There's no denying that Martha Stewart is the homemaking queen, but when it comes to keeping your plant babies as healthy as can be, one of her past pearls of wisdom should be approached with caution. We're talking about her penchant for leaf shine spray. A quick fix to secure a luscious, shiny appearance, to be sure ... but also one that could have a devastating effect on your houseplants.

In January 2023, Stewart visited "Today" to share her tips for caring for houseplants, keeping them nourished and looking their best. One of her suggestions was to top plants off with a leaf shine spray — and post-mist, the plant certainly looked like the picture of health. However, that sheen can be deceiving. That's because while shine sprays create the appearance of a healthy, glossy plant, they can also play a role in suffocating them. 

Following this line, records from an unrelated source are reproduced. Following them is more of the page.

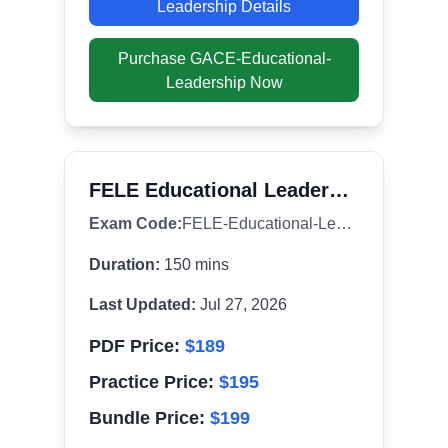
Leadership
Details
Purchase
GACE-Educational-
Leadership
Now
FELE Educational Leadership (081)
Exam Code:
FELE-Educational-Leadership
Duration:
150
mins
Last Updated:
Jul 27, 2026
PDF Price:
$
189
Practice Price:
$
195
Bundle Price:
$
199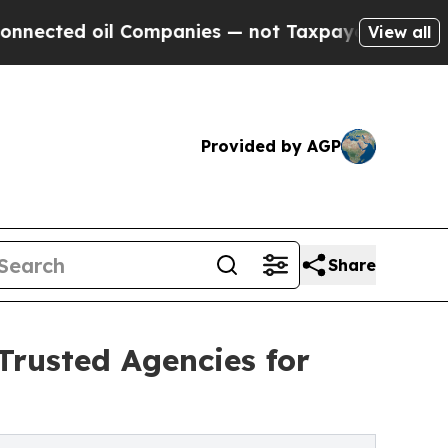
Companies — not Taxpayers — the Chance to Cash 
View all
Provided by AGP
Share
Trusted Agencies for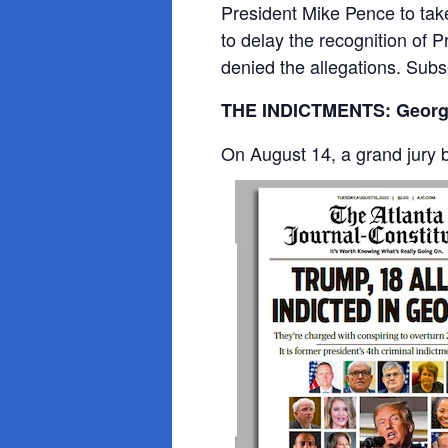
President Mike Pence to take
to delay the recognition of 
denied the allegations. Subs
THE INDICTMENTS: Georg
On August 14, a grand jury 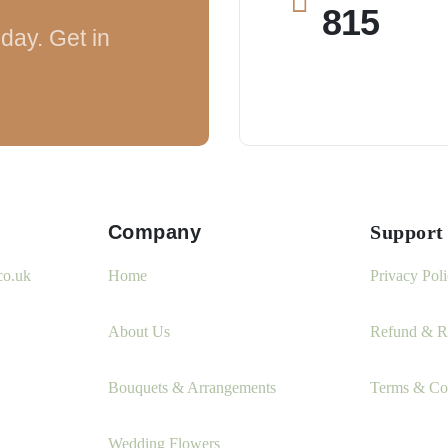
815
day. Get in
Company
Support
co.uk
Home
Privacy Pol
About Us
Refund & Re
Bouquets & Arrangements
Terms & Co
Wedding Flowers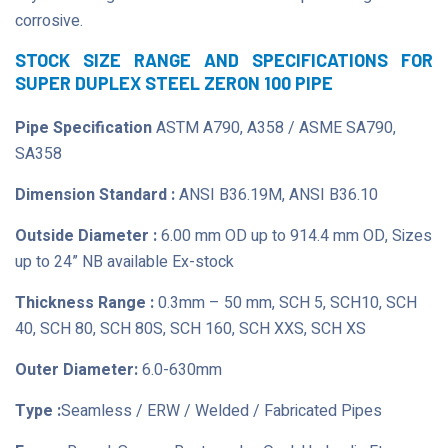
corrosive.
STOCK SIZE RANGE AND SPECIFICATIONS FOR
SUPER DUPLEX STEEL ZERON 100 PIPE
Pipe Specification
ASTM A790, A358 / ASME SA790,
SA358
Dimension Standard :
ANSI B36.19M, ANSI B36.10
Outside Diameter :
6.00 mm OD up to 914.4 mm OD, Sizes
up to 24” NB available Ex-stock
Thickness Range :
0.3mm – 50 mm, SCH 5, SCH10, SCH
40, SCH 80, SCH 80S, SCH 160, SCH XXS, SCH XS
Outer Diameter:
6.0-630mm
Type :
Seamless / ERW / Welded / Fabricated Pipes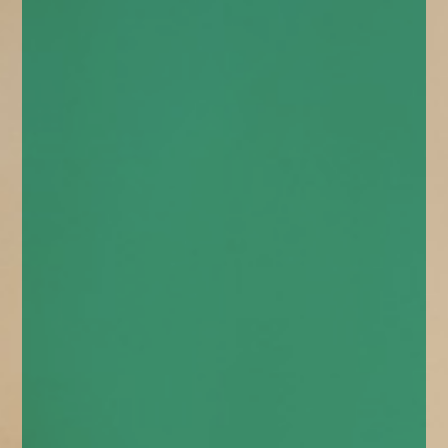
enquiries@church-house.co.uk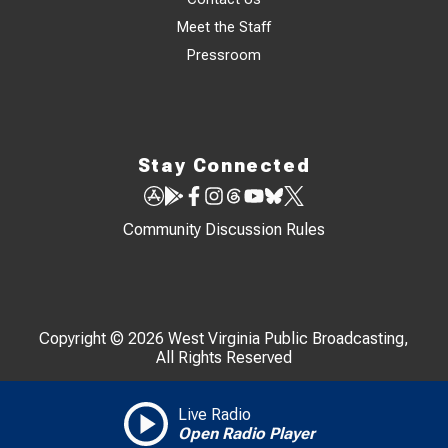
Meet the Staff
Pressroom
Stay Connected
Community Discussion Rules
Copyright © 2026 West Virginia Public Broadcasting,
All Rights Reserved
Live Radio
Open Radio Player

As if that wasn't enough, blocking a plant's ability to breathe is just one part of what makes leaf shine spray a no-go for anyone hoping to keep houseplants healthy long-term. In fact, that same concoction used to give a glow could actually prevent your plants from being able to achieve that sheen naturally. In sum: this is one fix you definitely don't want in your plant care routine.

Shine spray attracts dirt and can kill plants

The best case scenario, when it comes to the side effects of leaf shine spray, is that you'll end up with duller plants. That's because the product creates a sticky base, perfect for dust. What's more, even if you try to wipe the leaves clean from the spray and the dust it has attracted, many former users have complained that doing so requires considerable force. Not ideal — especially when the goal is a healthier houseplant.

However, the more pressing issue is that shine sprays can halt photosynthesis and water movement, thanks to the aforementioned dust build-up clogging up the plant's stomata. Dust is just one of the culprits here, though. For the most part, shine sprays contain waxes and oils which, even if natural, also block the stomata. Once again, the vital processes that keep plants healthy are halted, if not stopped completely. 

So, shine spray is a no-go. However, that's not to say there's nothing you can do to get those houseplants shining. Arguably the easiest way to do that is by regularly dusting plants, and for bigger leaves, wiping them down with water. Alternatively, one unexpected, though effective hack is to use a banana skin to gently rub each leaf. All the reward, less of the risk — and you'll get a snack.